(Source records)
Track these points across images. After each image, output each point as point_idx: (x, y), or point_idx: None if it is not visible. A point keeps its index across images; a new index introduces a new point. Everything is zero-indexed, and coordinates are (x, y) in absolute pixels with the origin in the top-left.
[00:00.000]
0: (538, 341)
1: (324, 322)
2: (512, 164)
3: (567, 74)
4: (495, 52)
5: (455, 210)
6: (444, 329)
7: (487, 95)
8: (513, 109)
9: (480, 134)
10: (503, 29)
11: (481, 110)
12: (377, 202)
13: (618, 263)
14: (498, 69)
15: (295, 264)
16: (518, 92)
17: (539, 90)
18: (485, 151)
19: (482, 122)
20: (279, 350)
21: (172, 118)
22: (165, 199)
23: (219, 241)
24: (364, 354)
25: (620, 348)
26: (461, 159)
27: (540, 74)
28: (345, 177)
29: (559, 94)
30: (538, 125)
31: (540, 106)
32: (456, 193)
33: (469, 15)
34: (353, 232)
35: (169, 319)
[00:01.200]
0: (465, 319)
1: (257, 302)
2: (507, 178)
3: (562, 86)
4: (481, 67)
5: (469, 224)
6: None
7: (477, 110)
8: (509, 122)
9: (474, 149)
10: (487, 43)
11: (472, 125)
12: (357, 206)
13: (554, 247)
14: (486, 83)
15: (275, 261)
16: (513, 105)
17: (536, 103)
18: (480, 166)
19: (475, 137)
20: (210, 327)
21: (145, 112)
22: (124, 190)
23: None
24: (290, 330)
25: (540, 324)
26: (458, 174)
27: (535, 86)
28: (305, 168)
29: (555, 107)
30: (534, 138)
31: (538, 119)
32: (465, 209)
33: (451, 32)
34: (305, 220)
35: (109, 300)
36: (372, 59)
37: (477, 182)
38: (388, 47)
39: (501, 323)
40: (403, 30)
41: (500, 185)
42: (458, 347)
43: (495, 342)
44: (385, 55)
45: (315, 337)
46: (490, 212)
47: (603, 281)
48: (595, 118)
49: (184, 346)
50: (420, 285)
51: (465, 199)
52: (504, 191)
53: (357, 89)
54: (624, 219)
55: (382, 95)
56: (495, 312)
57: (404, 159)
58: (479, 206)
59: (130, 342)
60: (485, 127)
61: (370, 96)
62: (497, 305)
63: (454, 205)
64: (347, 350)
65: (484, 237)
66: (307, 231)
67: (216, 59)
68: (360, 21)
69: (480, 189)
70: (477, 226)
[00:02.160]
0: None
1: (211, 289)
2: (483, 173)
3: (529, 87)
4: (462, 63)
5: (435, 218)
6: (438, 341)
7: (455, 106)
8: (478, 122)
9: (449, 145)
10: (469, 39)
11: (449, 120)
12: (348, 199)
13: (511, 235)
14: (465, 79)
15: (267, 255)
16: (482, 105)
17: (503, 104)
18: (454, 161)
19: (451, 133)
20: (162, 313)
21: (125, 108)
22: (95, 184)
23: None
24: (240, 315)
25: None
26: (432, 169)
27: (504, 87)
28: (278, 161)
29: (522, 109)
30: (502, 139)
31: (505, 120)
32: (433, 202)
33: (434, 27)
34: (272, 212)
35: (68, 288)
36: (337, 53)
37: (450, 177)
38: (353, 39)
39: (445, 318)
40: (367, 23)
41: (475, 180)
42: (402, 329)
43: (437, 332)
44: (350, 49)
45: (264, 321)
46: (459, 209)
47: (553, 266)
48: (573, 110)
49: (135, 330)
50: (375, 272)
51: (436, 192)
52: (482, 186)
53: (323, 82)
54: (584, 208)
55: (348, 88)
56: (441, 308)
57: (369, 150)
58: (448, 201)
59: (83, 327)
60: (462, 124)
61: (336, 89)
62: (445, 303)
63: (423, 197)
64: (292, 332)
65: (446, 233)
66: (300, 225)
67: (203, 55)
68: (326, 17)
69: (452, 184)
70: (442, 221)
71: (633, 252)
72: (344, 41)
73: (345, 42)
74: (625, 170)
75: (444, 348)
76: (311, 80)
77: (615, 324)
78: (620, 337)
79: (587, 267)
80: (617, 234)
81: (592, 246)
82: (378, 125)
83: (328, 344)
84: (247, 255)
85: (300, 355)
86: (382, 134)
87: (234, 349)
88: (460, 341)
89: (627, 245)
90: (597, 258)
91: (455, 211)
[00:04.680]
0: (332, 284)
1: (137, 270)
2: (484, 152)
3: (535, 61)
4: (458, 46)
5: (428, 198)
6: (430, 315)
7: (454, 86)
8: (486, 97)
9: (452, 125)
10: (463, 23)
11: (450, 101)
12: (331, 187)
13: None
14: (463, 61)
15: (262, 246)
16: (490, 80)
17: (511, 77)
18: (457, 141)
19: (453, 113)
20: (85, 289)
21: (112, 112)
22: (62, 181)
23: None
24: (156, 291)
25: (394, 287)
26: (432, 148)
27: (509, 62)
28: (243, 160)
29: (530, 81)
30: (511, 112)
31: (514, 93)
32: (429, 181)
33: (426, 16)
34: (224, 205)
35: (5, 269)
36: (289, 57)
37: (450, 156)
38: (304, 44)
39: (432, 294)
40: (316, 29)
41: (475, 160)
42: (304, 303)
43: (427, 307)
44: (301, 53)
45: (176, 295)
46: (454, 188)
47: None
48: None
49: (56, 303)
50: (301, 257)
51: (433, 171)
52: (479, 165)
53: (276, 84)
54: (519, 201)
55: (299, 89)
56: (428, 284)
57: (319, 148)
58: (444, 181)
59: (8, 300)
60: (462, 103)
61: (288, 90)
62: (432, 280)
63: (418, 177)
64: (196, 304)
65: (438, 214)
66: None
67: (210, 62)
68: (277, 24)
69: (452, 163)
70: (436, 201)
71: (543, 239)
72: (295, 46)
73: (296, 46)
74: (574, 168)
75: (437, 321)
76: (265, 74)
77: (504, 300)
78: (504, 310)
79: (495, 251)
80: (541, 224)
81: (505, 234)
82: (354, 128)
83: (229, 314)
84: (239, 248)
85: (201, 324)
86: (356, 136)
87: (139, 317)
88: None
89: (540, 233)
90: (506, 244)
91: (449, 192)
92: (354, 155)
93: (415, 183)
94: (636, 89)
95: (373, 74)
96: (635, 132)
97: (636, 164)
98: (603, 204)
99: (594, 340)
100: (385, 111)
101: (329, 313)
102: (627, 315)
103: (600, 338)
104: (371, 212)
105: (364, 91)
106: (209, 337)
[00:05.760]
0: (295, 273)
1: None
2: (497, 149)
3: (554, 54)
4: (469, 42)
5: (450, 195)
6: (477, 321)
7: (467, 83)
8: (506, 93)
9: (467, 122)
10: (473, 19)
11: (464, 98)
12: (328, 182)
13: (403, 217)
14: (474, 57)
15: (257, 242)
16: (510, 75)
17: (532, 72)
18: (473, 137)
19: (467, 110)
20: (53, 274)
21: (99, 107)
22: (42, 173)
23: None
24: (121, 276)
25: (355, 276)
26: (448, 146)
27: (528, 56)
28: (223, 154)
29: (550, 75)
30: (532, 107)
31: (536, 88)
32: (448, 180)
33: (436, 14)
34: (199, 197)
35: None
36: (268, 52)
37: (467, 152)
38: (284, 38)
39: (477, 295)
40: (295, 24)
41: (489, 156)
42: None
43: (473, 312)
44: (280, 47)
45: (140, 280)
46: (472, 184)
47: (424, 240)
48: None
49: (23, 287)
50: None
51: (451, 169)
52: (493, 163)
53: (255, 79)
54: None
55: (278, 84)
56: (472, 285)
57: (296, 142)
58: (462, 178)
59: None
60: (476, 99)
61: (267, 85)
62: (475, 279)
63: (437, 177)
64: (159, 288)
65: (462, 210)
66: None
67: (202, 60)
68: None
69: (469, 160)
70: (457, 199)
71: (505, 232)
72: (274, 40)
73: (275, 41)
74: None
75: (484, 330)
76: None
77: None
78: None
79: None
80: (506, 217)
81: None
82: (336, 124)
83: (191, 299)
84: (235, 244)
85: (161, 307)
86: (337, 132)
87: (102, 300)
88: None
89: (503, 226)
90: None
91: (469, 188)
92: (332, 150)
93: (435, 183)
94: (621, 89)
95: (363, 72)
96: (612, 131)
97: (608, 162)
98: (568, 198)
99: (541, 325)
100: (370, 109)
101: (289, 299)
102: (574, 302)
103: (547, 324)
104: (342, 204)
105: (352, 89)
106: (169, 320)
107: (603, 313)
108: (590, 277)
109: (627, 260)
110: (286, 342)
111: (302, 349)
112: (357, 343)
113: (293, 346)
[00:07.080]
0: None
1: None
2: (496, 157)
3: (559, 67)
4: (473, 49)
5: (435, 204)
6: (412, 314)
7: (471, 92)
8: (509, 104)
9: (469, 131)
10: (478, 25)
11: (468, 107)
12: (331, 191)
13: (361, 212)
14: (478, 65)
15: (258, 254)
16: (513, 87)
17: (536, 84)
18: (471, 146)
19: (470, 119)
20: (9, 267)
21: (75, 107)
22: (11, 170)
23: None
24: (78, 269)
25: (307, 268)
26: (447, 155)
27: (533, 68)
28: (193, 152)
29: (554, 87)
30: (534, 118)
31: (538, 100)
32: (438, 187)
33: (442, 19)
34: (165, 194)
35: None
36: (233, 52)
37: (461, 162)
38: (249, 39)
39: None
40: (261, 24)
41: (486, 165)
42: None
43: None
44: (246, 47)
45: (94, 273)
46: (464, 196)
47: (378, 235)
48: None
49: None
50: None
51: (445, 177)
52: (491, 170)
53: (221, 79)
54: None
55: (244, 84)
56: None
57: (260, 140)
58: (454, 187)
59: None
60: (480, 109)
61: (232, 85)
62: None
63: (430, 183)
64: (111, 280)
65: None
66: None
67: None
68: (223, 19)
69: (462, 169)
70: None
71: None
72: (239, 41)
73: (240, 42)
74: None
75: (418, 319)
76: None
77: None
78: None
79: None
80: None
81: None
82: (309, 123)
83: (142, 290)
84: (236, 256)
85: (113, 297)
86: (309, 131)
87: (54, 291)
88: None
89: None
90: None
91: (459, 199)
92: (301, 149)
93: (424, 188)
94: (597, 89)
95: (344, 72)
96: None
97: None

→ WHAT THIS TASK INVOLVES
Please write out exactly the lines from the start of the data through the line that contains "69: (480, 189)", both ends included, and nothing else.

→ REPLY
Track these points across images. After each image, output each point as point_idx: (x, y), or point_idx: None if it is not visible. A point keeps its index across images; a new index introduces a new point. Everything is zero-indexed, and coordinates are (x, y) in absolute pixels with the origin in the top-left.
[00:00.000]
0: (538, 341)
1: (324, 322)
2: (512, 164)
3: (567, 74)
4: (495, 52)
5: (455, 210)
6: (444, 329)
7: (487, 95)
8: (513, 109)
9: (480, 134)
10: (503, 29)
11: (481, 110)
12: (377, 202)
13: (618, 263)
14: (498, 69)
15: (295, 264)
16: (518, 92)
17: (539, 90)
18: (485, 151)
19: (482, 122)
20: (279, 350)
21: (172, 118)
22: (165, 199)
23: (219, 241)
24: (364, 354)
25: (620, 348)
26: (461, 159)
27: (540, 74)
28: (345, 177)
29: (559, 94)
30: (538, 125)
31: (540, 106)
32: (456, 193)
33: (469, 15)
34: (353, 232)
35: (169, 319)
[00:01.200]
0: (465, 319)
1: (257, 302)
2: (507, 178)
3: (562, 86)
4: (481, 67)
5: (469, 224)
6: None
7: (477, 110)
8: (509, 122)
9: (474, 149)
10: (487, 43)
11: (472, 125)
12: (357, 206)
13: (554, 247)
14: (486, 83)
15: (275, 261)
16: (513, 105)
17: (536, 103)
18: (480, 166)
19: (475, 137)
20: (210, 327)
21: (145, 112)
22: (124, 190)
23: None
24: (290, 330)
25: (540, 324)
26: (458, 174)
27: (535, 86)
28: (305, 168)
29: (555, 107)
30: (534, 138)
31: (538, 119)
32: (465, 209)
33: (451, 32)
34: (305, 220)
35: (109, 300)
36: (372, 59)
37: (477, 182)
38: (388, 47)
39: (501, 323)
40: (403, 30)
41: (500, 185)
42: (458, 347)
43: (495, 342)
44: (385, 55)
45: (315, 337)
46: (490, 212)
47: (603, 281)
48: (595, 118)
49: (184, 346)
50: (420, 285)
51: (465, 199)
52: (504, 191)
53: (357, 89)
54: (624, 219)
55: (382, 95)
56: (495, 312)
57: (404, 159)
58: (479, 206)
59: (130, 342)
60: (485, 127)
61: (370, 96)
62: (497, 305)
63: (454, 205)
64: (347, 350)
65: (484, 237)
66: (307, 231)
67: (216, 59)
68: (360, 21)
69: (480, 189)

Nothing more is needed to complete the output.